### Directions
Look through the records below for the line with "9300 North Loop Blvd". Return that line and each one after it up to and including the line with "The position of the Applicant", exactly.
Segment Start: Provided records
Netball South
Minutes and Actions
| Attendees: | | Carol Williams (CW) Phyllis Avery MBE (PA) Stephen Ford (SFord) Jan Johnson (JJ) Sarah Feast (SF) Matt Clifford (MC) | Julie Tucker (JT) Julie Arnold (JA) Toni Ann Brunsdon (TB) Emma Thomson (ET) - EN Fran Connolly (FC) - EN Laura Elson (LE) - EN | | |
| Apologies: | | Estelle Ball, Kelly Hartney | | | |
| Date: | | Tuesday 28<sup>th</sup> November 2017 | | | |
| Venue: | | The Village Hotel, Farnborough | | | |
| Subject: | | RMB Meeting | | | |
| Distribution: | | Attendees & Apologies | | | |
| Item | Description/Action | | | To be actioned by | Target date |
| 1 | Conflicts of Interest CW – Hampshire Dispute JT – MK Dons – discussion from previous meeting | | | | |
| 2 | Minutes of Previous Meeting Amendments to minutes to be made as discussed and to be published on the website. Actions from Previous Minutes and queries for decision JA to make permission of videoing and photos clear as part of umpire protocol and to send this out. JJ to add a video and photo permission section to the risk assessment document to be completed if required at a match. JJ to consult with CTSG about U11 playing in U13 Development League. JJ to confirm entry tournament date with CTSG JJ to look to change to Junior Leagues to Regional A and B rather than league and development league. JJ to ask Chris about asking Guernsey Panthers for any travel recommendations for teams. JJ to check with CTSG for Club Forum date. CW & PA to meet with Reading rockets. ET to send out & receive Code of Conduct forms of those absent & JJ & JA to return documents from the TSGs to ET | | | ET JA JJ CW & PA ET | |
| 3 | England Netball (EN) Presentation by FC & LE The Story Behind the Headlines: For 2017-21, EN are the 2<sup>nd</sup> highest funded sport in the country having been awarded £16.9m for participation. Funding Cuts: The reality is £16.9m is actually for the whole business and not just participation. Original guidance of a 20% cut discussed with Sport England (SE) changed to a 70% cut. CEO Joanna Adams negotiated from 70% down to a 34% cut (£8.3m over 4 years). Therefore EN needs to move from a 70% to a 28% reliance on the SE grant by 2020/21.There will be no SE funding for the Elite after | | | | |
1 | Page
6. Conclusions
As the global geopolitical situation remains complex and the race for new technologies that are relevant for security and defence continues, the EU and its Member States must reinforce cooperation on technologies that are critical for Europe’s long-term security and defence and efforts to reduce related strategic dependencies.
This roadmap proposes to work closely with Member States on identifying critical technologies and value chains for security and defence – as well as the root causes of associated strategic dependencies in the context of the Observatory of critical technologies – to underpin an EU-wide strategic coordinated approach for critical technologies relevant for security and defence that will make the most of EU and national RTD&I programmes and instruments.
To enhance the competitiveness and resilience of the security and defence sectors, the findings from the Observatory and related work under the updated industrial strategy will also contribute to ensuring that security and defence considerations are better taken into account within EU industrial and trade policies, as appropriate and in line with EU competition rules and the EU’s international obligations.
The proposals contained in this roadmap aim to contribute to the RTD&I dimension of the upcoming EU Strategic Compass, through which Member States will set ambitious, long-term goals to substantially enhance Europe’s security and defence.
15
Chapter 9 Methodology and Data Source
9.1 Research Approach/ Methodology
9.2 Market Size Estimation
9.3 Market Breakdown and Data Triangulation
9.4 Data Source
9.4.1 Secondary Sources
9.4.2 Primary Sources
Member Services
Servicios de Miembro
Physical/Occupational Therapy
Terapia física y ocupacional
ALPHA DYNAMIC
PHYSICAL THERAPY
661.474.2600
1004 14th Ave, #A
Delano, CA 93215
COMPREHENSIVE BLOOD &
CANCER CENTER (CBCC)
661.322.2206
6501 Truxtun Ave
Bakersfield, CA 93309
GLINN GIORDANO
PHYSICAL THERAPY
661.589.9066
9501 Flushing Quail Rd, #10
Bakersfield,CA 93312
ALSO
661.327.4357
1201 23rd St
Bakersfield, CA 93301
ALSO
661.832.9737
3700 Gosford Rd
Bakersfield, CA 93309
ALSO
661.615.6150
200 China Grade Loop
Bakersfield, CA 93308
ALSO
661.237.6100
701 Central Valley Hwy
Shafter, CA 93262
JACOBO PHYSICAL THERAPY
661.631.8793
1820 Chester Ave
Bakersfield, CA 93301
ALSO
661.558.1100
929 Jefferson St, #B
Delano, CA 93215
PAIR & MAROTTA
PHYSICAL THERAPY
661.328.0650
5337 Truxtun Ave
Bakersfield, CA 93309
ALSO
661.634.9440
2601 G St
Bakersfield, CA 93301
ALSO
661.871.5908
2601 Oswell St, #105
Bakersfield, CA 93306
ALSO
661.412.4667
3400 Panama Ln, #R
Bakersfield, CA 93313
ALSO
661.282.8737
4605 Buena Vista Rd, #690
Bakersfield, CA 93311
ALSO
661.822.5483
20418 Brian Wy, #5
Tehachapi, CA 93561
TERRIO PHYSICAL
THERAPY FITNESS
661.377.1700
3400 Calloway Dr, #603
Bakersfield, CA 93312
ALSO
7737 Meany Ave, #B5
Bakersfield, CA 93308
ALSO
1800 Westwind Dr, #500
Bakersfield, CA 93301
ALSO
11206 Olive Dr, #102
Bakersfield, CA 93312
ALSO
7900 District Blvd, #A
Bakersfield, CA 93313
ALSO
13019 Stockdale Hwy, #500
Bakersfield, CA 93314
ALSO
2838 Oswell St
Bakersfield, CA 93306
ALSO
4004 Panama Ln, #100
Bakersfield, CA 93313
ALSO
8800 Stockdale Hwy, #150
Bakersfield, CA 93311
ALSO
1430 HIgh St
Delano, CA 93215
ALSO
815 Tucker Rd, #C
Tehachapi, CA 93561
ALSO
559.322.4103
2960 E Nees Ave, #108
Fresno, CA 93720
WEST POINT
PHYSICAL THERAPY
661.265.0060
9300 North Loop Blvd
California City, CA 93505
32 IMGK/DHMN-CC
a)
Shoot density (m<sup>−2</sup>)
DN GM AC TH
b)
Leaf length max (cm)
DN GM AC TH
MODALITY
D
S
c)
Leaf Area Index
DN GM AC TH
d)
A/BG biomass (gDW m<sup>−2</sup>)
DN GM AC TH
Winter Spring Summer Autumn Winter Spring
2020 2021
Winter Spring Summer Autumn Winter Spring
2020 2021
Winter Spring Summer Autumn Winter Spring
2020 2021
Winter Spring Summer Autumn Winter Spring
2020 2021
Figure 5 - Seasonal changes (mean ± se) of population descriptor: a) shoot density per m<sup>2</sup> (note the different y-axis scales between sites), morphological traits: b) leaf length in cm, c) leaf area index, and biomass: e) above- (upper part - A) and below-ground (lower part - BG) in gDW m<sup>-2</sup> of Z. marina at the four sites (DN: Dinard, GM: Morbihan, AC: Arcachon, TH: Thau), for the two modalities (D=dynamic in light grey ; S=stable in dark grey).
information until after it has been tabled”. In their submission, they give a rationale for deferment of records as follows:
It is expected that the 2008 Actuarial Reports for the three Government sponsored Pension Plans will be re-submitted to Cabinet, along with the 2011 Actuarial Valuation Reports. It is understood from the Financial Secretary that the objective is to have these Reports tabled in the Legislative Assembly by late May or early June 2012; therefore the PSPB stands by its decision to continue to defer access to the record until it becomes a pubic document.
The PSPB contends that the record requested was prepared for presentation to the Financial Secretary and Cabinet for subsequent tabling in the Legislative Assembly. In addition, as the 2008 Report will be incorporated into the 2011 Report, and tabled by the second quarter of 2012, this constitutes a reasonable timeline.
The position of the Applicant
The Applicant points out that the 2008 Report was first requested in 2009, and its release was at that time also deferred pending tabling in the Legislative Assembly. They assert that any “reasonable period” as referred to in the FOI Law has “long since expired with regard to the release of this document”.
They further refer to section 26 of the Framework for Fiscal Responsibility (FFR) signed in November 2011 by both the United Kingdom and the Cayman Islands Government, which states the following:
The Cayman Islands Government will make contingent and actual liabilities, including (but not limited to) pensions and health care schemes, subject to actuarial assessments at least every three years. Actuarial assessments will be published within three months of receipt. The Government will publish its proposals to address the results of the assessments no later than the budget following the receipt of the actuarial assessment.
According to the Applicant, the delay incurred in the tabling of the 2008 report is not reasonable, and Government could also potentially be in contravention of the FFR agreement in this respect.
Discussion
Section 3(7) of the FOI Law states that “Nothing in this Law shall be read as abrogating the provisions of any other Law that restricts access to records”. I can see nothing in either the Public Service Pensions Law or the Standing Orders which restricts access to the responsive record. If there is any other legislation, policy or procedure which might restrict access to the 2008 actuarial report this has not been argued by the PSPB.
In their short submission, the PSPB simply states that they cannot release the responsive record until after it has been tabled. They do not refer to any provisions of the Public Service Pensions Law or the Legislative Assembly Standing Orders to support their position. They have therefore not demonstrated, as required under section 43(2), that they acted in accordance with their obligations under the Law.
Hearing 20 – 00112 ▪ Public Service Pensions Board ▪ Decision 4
Segment End: Provided records
### Solution for this task
9300 North Loop Blvd
California City, CA 93505
32 IMGK/DHMN-CC
a)
Shoot density (m<sup>−2</sup>)
DN GM AC TH
b)
Leaf length max (cm)
DN GM AC TH
MODALITY
D
S
c)
Leaf Area Index
DN GM AC TH
d)
A/BG biomass (gDW m<sup>−2</sup>)
DN GM AC TH
Winter Spring Summer Autumn Winter Spring
2020 2021
Winter Spring Summer Autumn Winter Spring
2020 2021
Winter Spring Summer Autumn Winter Spring
2020 2021
Winter Spring Summer Autumn Winter Spring
2020 2021
Figure 5 - Seasonal changes (mean ± se) of population descriptor: a) shoot density per m<sup>2</sup> (note the different y-axis scales between sites), morphological traits: b) leaf length in cm, c) leaf area index, and biomass: e) above- (upper part - A) and below-ground (lower part - BG) in gDW m<sup>-2</sup> of Z. marina at the four sites (DN: Dinard, GM: Morbihan, AC: Arcachon, TH: Thau), for the two modalities (D=dynamic in light grey ; S=stable in dark grey).
information until after it has been tabled”. In their submission, they give a rationale for deferment of records as follows:
It is expected that the 2008 Actuarial Reports for the three Government sponsored Pension Plans will be re-submitted to Cabinet, along with the 2011 Actuarial Valuation Reports. It is understood from the Financial Secretary that the objective is to have these Reports tabled in the Legislative Assembly by late May or early June 2012; therefore the PSPB stands by its decision to continue to defer access to the record until it becomes a pubic document.
The PSPB contends that the record requested was prepared for presentation to the Financial Secretary and Cabinet for subsequent tabling in the Legislative Assembly. In addition, as the 2008 Report will be incorporated into the 2011 Report, and tabled by the second quarter of 2012, this constitutes a reasonable timeline.
The position of the Applicant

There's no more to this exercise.